I would do what you want you to do and disregard what other people think. The people that make these kinds of comments in mean them in a negative way have no clue how hard a stay at home Mom works. I work from home, and see my wife daily do the job of a stay at home Mom, and while different, her job is way harder than mine and frankly far more rewarding. People who think otherwise are just ignorant.
If you want to return to work, than by all means do so. If you want to stay home with your children and be a stay at home Mom, than that is wonderful news. Go where your heart leads you, not where your pocket book or other ignorant people pressure you.

As for your husband, is his job demanding or is he demanding of himself? Ask yourself this: What would happen if he cut back his hours some? Would they fire him? Probably not. Would his review suffer? Maybe. Would the extra income you would make, make up for the potential income loss in raises/bonuses he would possibly lose? I would suspect it would. I’d suggest both of you eliminate the financial pieces of all this, and really get to the core of why you want to work or why you want to stay home. Often the answer to these questions aren’t really financial.

Let us know what you decide to do!

Patrick’s Answer:

I think along the same lines as Glblguy here – “career suicide” and the “mommy track” are just buzz words. In my opinion, you shouldn’t worry about what your friends or professional contacts think. You should figure out what you want in life, and then find a way to make it happen.

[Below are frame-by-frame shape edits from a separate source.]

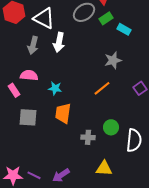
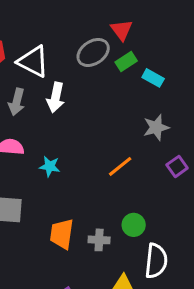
gray star: (113, 60) -> (156, 127), moved
orange trapezoid: (63, 113) -> (62, 234), moved
white semicircle: (134, 140) -> (156, 261), moved

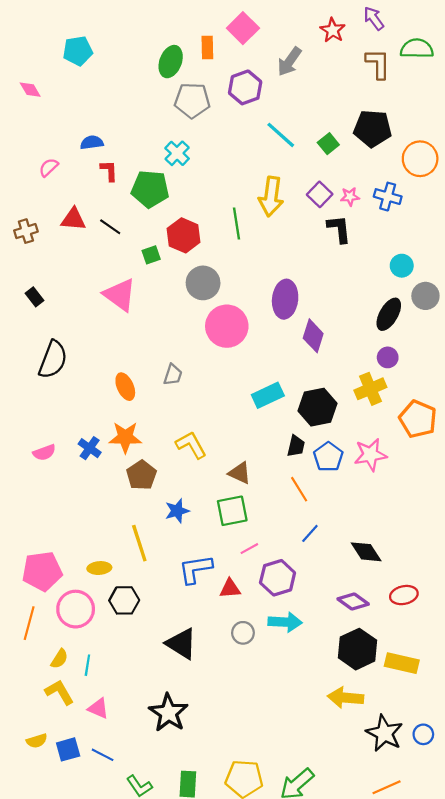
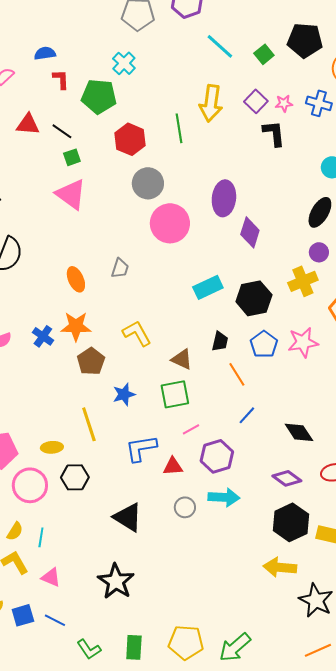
green square: (151, 255) -> (72, 157), moved
black trapezoid: (296, 446) -> (220, 341), moved

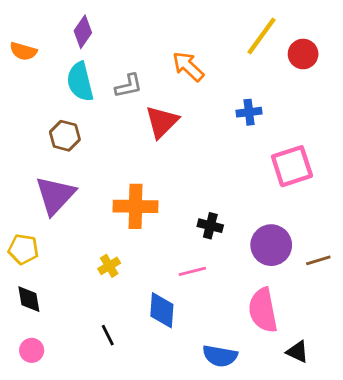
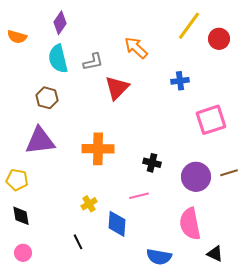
purple triangle: (55, 195) -> (40, 141), turned 40
brown line: (318, 260) -> (229, 173), moved
yellow cross: (109, 266) -> (89, 204), moved

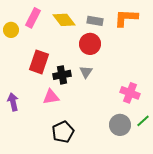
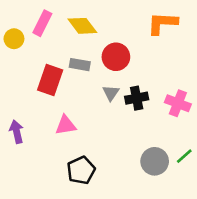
gray rectangle: (95, 21) -> (80, 65), moved
black cross: (62, 75) -> (137, 98), moved
pink cross: (130, 93) -> (178, 103), moved

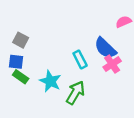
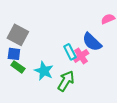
gray square: (21, 40) -> (18, 35), size x1.5
pink cross: (112, 64) -> (81, 56), moved

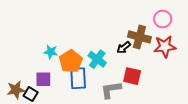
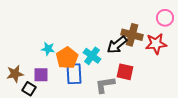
pink circle: (163, 19) -> (165, 18), moved
black arrow: (124, 48) -> (117, 45), size x1.5
brown star: (16, 90) -> (15, 74), moved

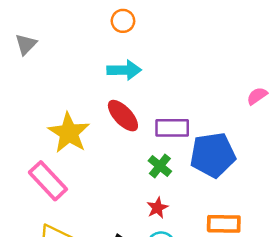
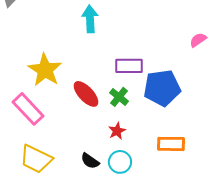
cyan arrow: (124, 70) -> (90, 19), turned -92
red ellipse: (123, 116) -> (86, 94), moved

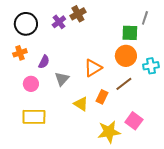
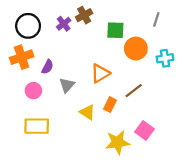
green square: (130, 33) -> (115, 30), moved
orange cross: (20, 53) -> (22, 57), size x1.5
orange circle: (126, 56) -> (136, 49), moved
cyan cross: (151, 66) -> (165, 58), moved

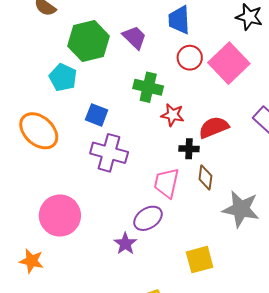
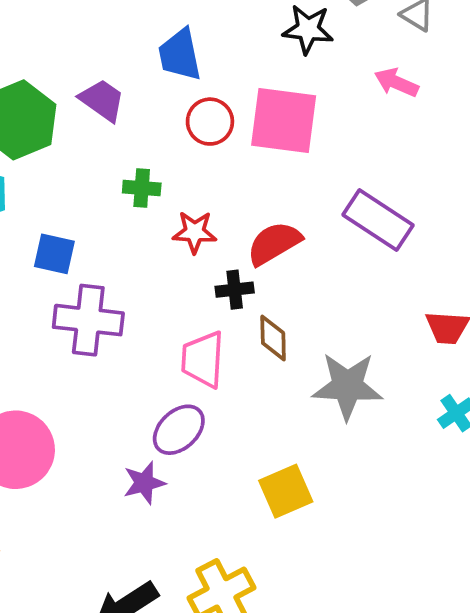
pink square: (229, 63) -> (284, 120), turned -30
green cross: (148, 87) -> (142, 188), size x0.7
purple star: (125, 244) -> (144, 483), turned 30

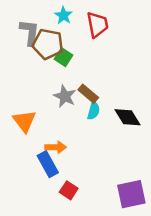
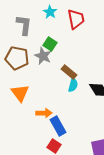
brown pentagon: (48, 44) -> (17, 58), moved
gray star: (65, 96) -> (43, 56), moved
blue rectangle: (48, 164) -> (58, 126), moved

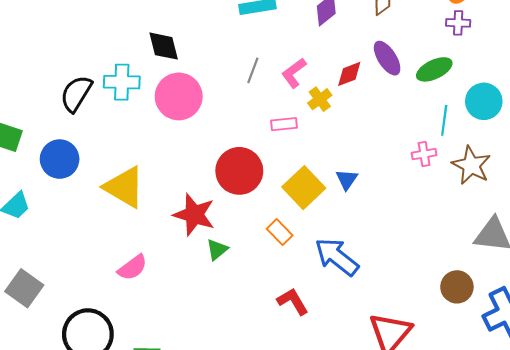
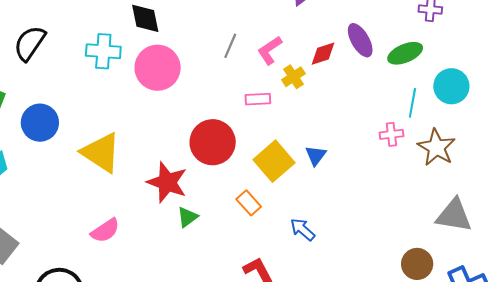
black semicircle: (76, 94) -> (30, 43), moved
blue arrow: (337, 257) -> (303, 229), size x0.6

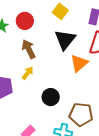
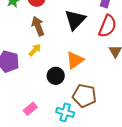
orange triangle: (79, 63) -> (75, 60), moved

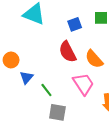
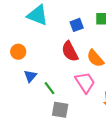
orange circle: (11, 60) -> (18, 52), moved

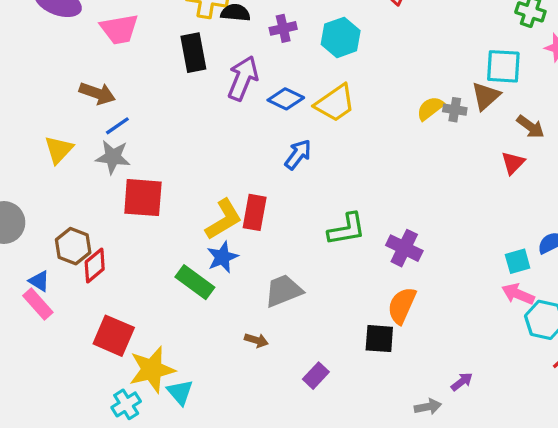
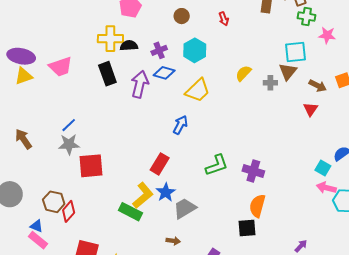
brown arrow: (97, 93) -> (23, 139), moved, turned -135
blue diamond: (286, 99) -> (164, 73), moved
yellow semicircle: (430, 108) -> (243, 73), moved
yellow triangle: (59, 150) -> (24, 76), moved, turned 36
red rectangle: (255, 212) -> (160, 164), turned 30
yellow L-shape: (224, 219) -> (143, 195), moved
blue star: (222, 257) -> (166, 192), moved
cyan square: (518, 261) -> (323, 168), turned -35

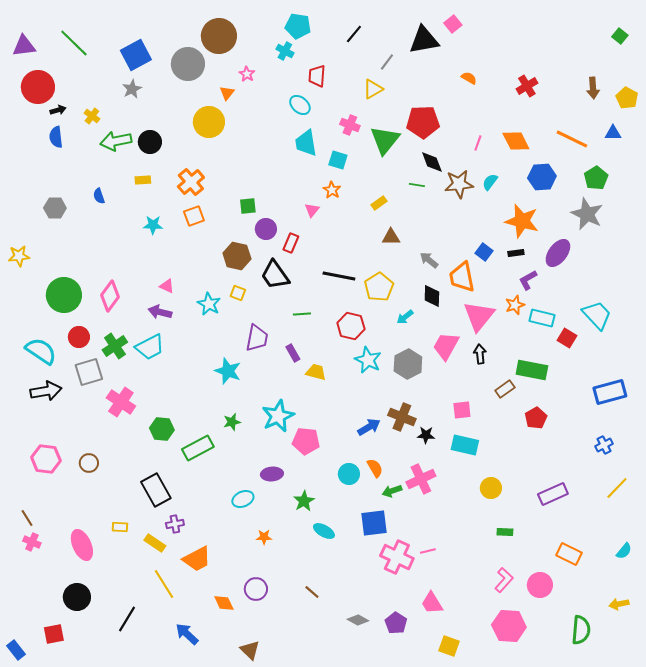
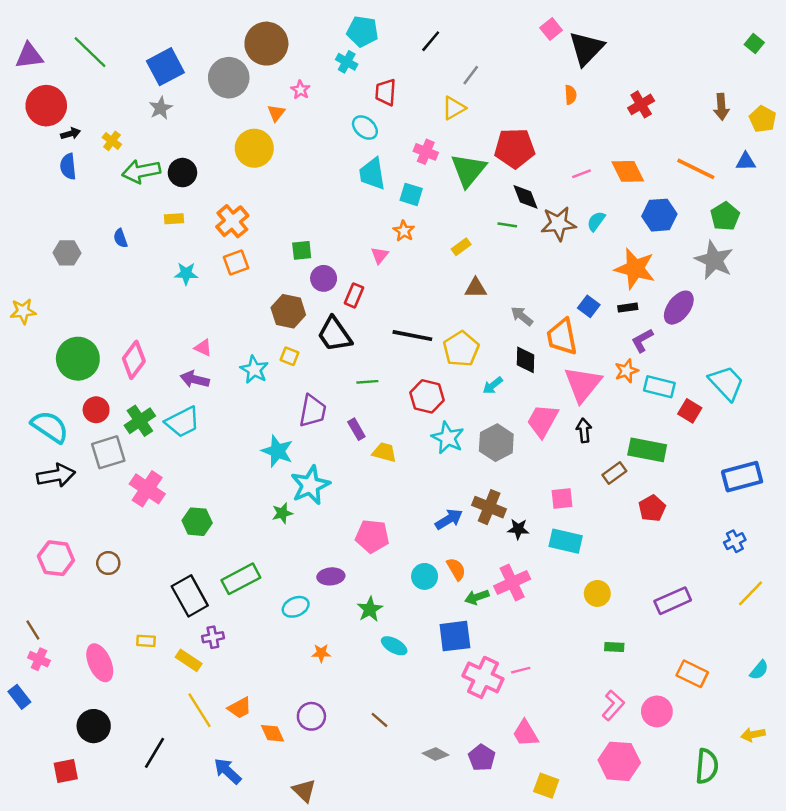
black triangle: (424, 40) -> (586, 48), moved, turned -36
orange semicircle: (469, 78) -> (571, 95), turned 56
pink line: (478, 143) -> (581, 174), turned 49
cyan star: (278, 416) -> (310, 485), moved
green rectangle: (198, 448) -> (241, 579), moved
orange trapezoid: (197, 559) -> (240, 708), moved, size x0.7
blue rectangle: (16, 650) -> (19, 697), moved

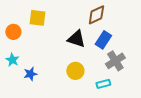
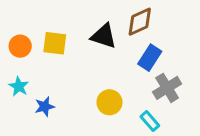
yellow square: (37, 18) -> (55, 43), moved
black triangle: (76, 39) -> (104, 36), moved
cyan rectangle: (103, 84) -> (150, 121), turned 64

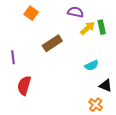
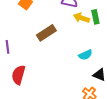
yellow arrow: (88, 28) -> (81, 18), turned -119

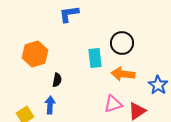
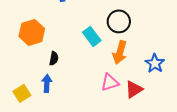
cyan rectangle: (95, 58) -> (92, 36), turned -30
orange arrow: (123, 74) -> (120, 52), turned -80

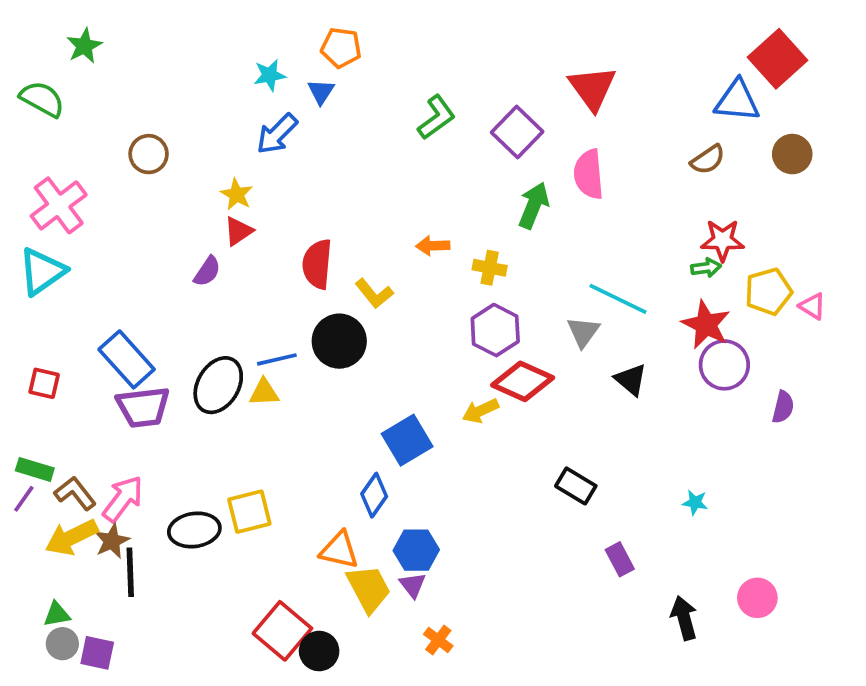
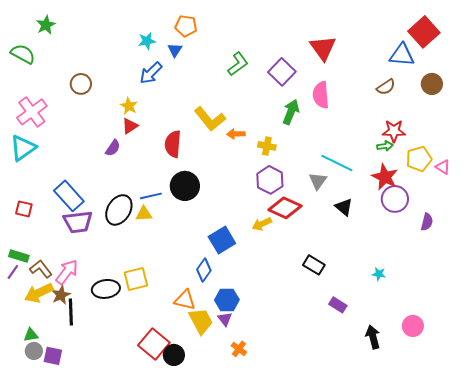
yellow L-shape: (374, 293) -> (210, 119), moved, size x1.5
purple rectangle: (620, 559) -> (338, 305), turned -30

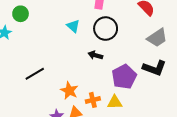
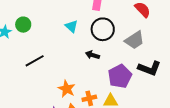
green circle: (21, 14) -> (23, 25), moved
gray trapezoid: (157, 38) -> (135, 40), moved
black line: (35, 74) -> (35, 61), moved

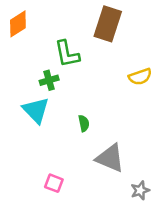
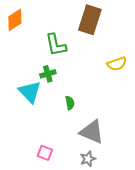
green cross: (49, 80) -> (48, 74), moved
gray star: (140, 190) -> (88, 159), moved

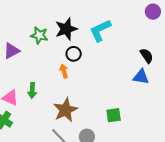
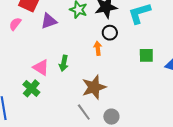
green square: (114, 115) -> (146, 55), moved

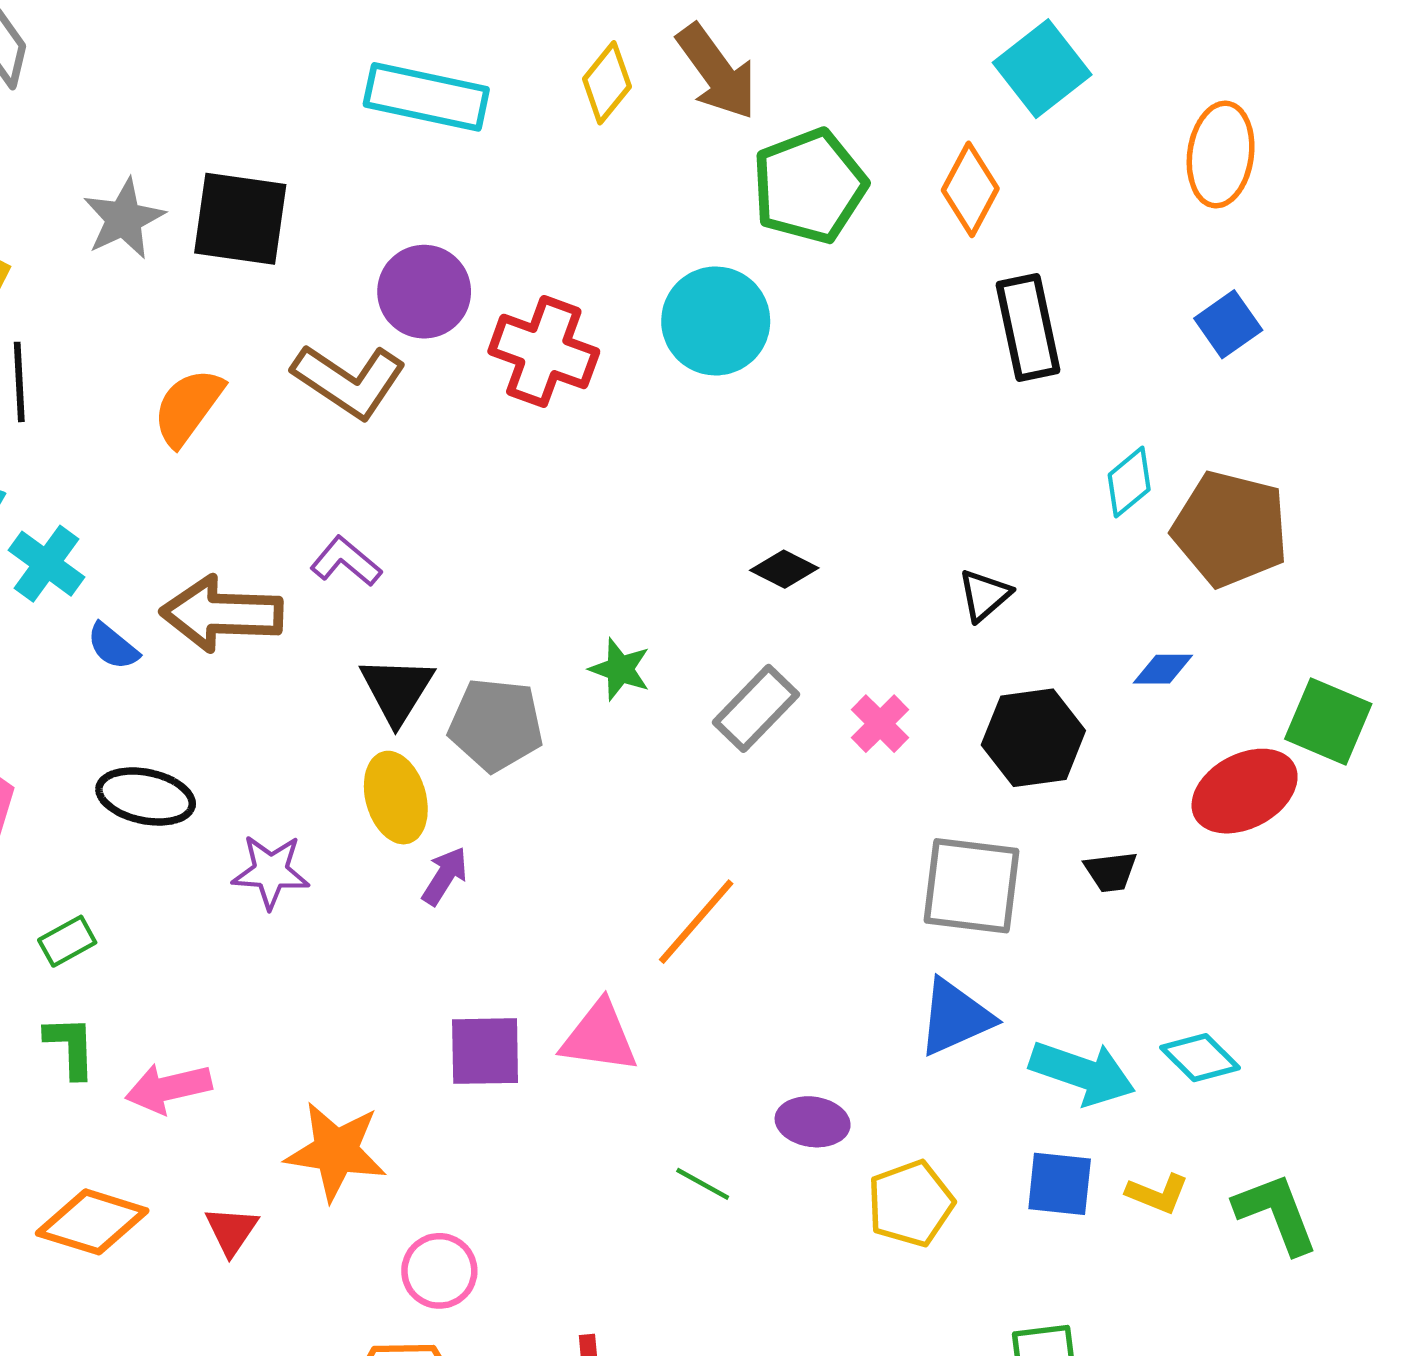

If you and your husband are happy with his income and the current arrangement, then keep it that way. If you discover you would prefer to return to work full-time and he would prefer to stay at home or take a lesser paying, but less demanding job, then go for it. If you both want to work full-time high demanding jobs, then do it. The key is communicating and discovering which is the best option for your situation.

My wife and I are expecting our first child and recently had to make the decision of whether she should be a stay at home mom or a working mom. For us, the best choice was to have my wife stay at home. But that certainly doesn’t work for everyone. My readers left a bunch of great comments in the article and I invite you to visit it and read their perspectives… it may help you decide which option is best for you and your family. Best of luck!

Lynnae’s Response:

I’ve been a stay at home mom for 11 years now, and I don’t regret one moment of it. Recently my blog has given me the opportunity to travel, and while I enjoy going different places, it’s been incredibly hard to leave my family behind. And I won’t lie. It’s been hard on the kids, too, even though at 11 and 6 they’re a little bit older.

In fact, when my daughter (the 11 year old) was asked recently for a survey about one thing in her life she wishes she could change, her response was that her mom wouldn’t travel so much…and I’ve only been on 3 trips since October!

In the end, my response is to cut back on the travel schedule once I’m through the summer. I much prefer being a stay at home mom to being a career woman. That said, only you can make the choice that’s right for you. But make sure your choice is based on what’s right for you and your family, not what everyone else thinks is right.

Readers: What do you think? Any words of wisdom?